• **Material provided**:
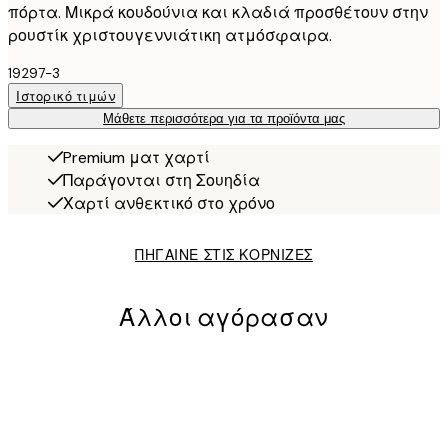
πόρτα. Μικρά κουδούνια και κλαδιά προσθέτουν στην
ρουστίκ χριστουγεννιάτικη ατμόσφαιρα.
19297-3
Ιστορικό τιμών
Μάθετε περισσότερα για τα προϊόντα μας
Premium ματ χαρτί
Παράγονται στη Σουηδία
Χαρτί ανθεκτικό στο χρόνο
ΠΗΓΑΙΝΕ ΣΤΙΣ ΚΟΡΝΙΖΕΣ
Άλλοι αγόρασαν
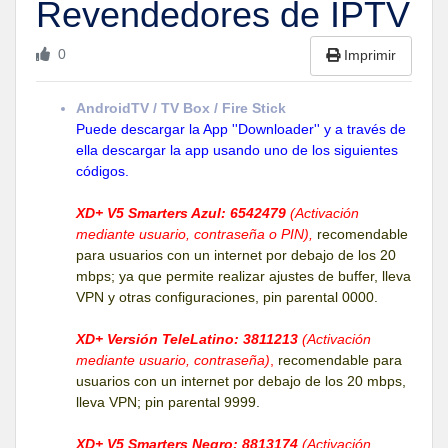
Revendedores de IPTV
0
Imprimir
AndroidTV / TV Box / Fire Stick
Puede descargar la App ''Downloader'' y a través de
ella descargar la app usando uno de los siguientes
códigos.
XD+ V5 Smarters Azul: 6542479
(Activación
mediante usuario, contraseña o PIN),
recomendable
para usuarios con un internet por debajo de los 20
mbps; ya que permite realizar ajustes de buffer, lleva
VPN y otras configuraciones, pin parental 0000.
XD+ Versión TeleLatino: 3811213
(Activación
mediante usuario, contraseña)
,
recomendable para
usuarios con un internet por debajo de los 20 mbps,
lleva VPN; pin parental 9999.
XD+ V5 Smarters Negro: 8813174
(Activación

• **Activity**:
Within the material, count each line that includes the word "para", and give the total by itself.

• **Task response**:
2